Я пытаюсь найти лучшее значение max_depth, используя следующий код
library(h2o)
h2o.init()
# import the titanic dataset
df <- h2o.importFile(path = "http://s3.amazonaws.com/h2o-public-test-data/smalldata/gbm_test/titanic.csv")
dim(df)
head(df)
tail(df)
summary(df,exact_quantiles=TRUE)
# pick a response for the supervised problem
response <- "survived"
# the response variable is an integer.
# we will turn it into a categorical/factor for binary classification
df[[response]] <- as.factor(df[[response]])
# use all other columns (except for the name) as predictors
predictors <- setdiff(names(df), c(response, "name"))
# split the data for machine learning
splits <- h2o.splitFrame(data = df,
ratios = c(0.6,0.2),
destination_frames = c("train.hex", "valid.hex", "test.hex"),
seed = 1234)
train <- splits[[1]]
valid <- splits[[2]]
test <- splits[[3]]
# Establish a baseline performance using a default GBM model trained on the 60% training split
# We only provide the required parameters, everything else is default
gbm <- h2o.gbm(x = predictors, y = response, training_frame = train)
# Get the AUC on the validation set
h2o.auc(h2o.performance(gbm, newdata = valid))
# The AUC is over 94%, so this model is highly predictive!
[1] 0.9480135
# Determine the best max_depth value to use during a hyper-parameter search.
# Depth 10 is usually plenty of depth for most datasets, but you never know
hyper_params = list( max_depth = seq(1,29,2) )

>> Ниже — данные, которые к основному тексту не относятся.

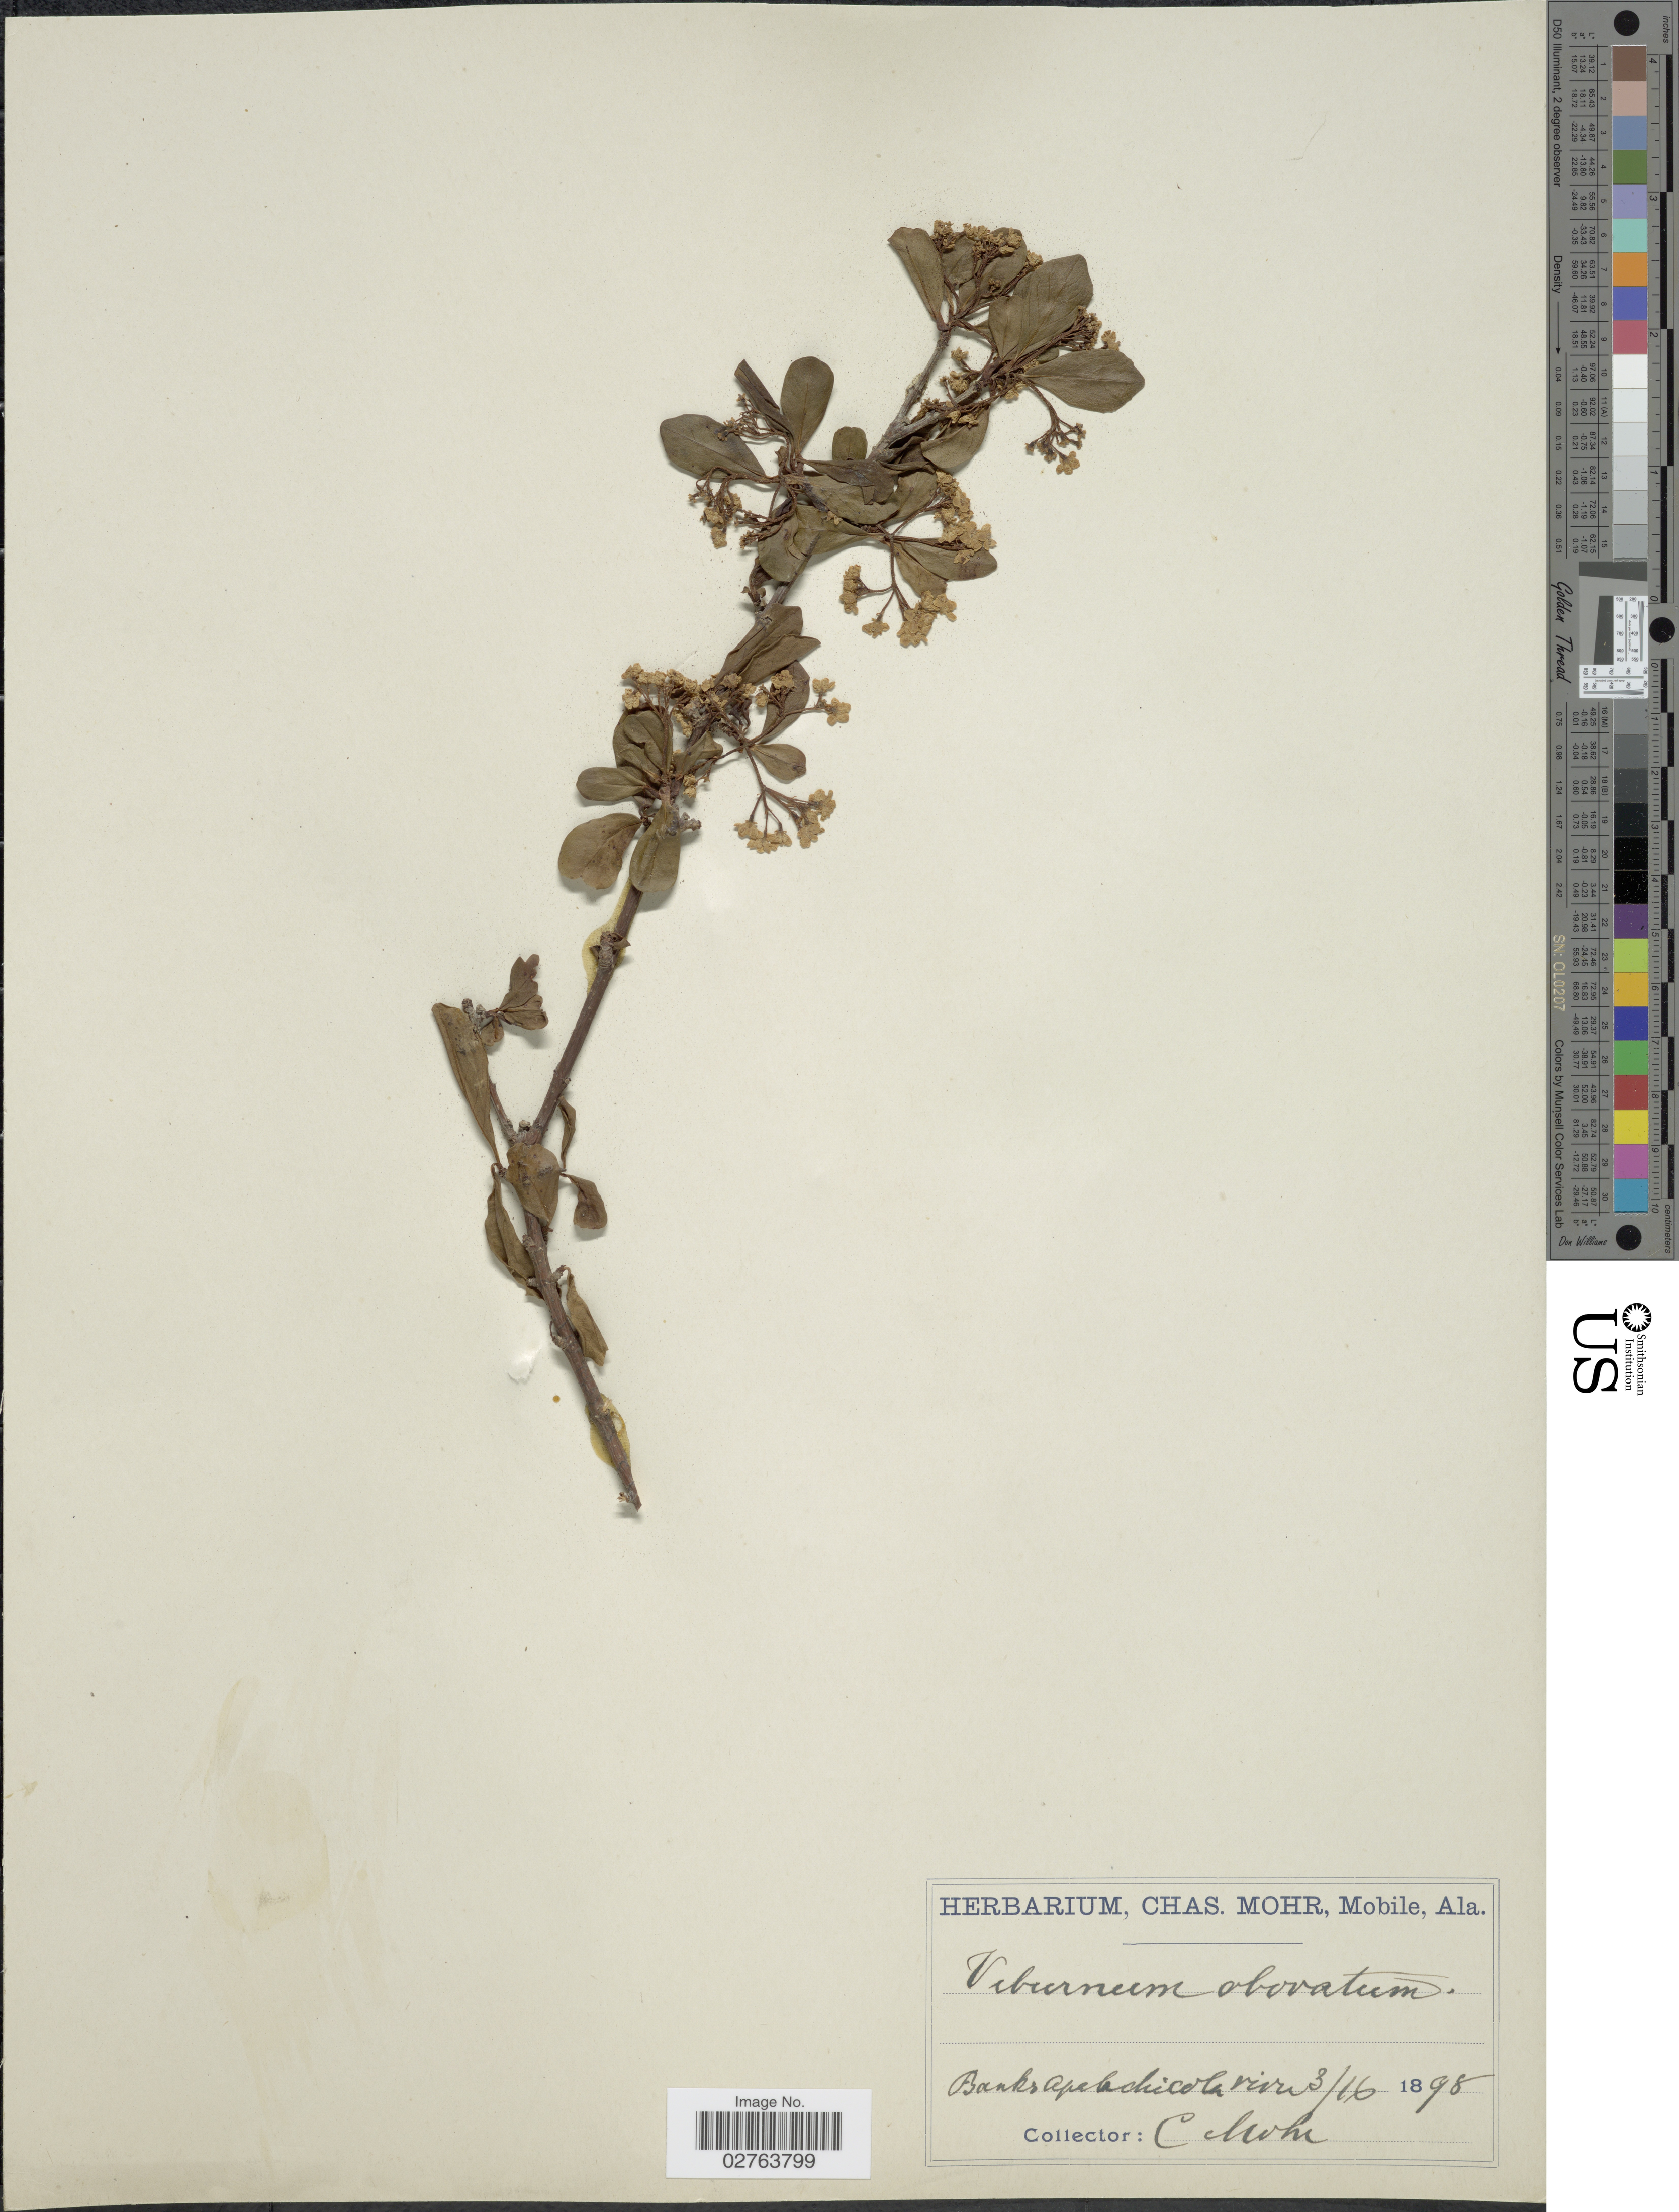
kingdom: Plantae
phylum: Tracheophyta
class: Magnoliopsida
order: Dipsacales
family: Viburnaceae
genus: Viburnum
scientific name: Viburnum obovatum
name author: Walter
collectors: C. T. Mohr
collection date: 1898-03-16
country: United States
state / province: Florida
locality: Banks Apalachicola river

# or hyper_params = list( max_depth = c(4,6,8,12,16,20) ), which is faster for larger datasets
grid <- h2o.grid(
hyper_params = hyper_params,
# full Cartesian hyper-parameter search
search_criteria = list(strategy = "Cartesian"),
# which algorithm to run
algorithm="gbm",
# identifier for the grid, to later retrieve it
grid_id="depth_grid",
# standard model parameters
x = predictors,
y = response,
training_frame = train,
validation_frame = valid,
# more trees is better if the learning rate is small enough
# here, use "more than enough" trees - we have early stopping
ntrees = 10000,
# smaller learning rate is better, but because we have learning_rate_annealing,
# we can afford to start with a bigger learning rate
learn_rate = 0.05,
# learning rate annealing: learning_rate shrinks by 1% after every tree
# (use 1.00 to disable, but then lower the learning_rate)
learn_rate_annealing = 0.99,
# sample 80% of rows per tree
sample_rate = 0.8,
# sample 80% of columns per split
col_sample_rate = 0.8,
# fix a random number generator seed for reproducibility
seed = 1234,
# early stopping once the validation AUC doesn't improve by at least
# 0.01% for 5 consecutive scoring events
stopping_rounds = 5,
stopping_tolerance = 1e-4,
stopping_metric = "AUC",
# score every 10 trees to make early stopping reproducible
# (it depends on the scoring interval)
score_tree_interval = 10)
# by default, display the grid search results sorted by increasing logloss
# (because this is a classification task)
grid
# sort the grid models by decreasing AUC
sortedGrid <- h2o.getGrid("depth_grid", sort_by="auc", decreasing = TRUE)
sortedGrid
# find the range of max_depth for the top 5 models
topDepths = sortedGrid@summary_table$max_depth[1:5]
minDepth = min(as.numeric(topDepths))
maxDepth = max(as.numeric(topDepths))
> sortedGrid
Я получаю следующие ошибки:
- 'NULL' для строки 'h2o.auc (h2o.performance (gbm, newdata = =допустимо)) '
- ' ERRR для поля: _stopping_metric: метрика остановки не может быть AUC для регрессии.'при попытке выполнить функцию' h2o.grid '
Как решить проблемы?
Проблема решена с использованием приведенного выше примера кода.Проблема была в основном потому, что я использовал данные, которые были закодированы.После использования данных без кодирования, а также импорта данных с помощью команды «h2o.importFile» вместо «read.csv» проблемы были решены!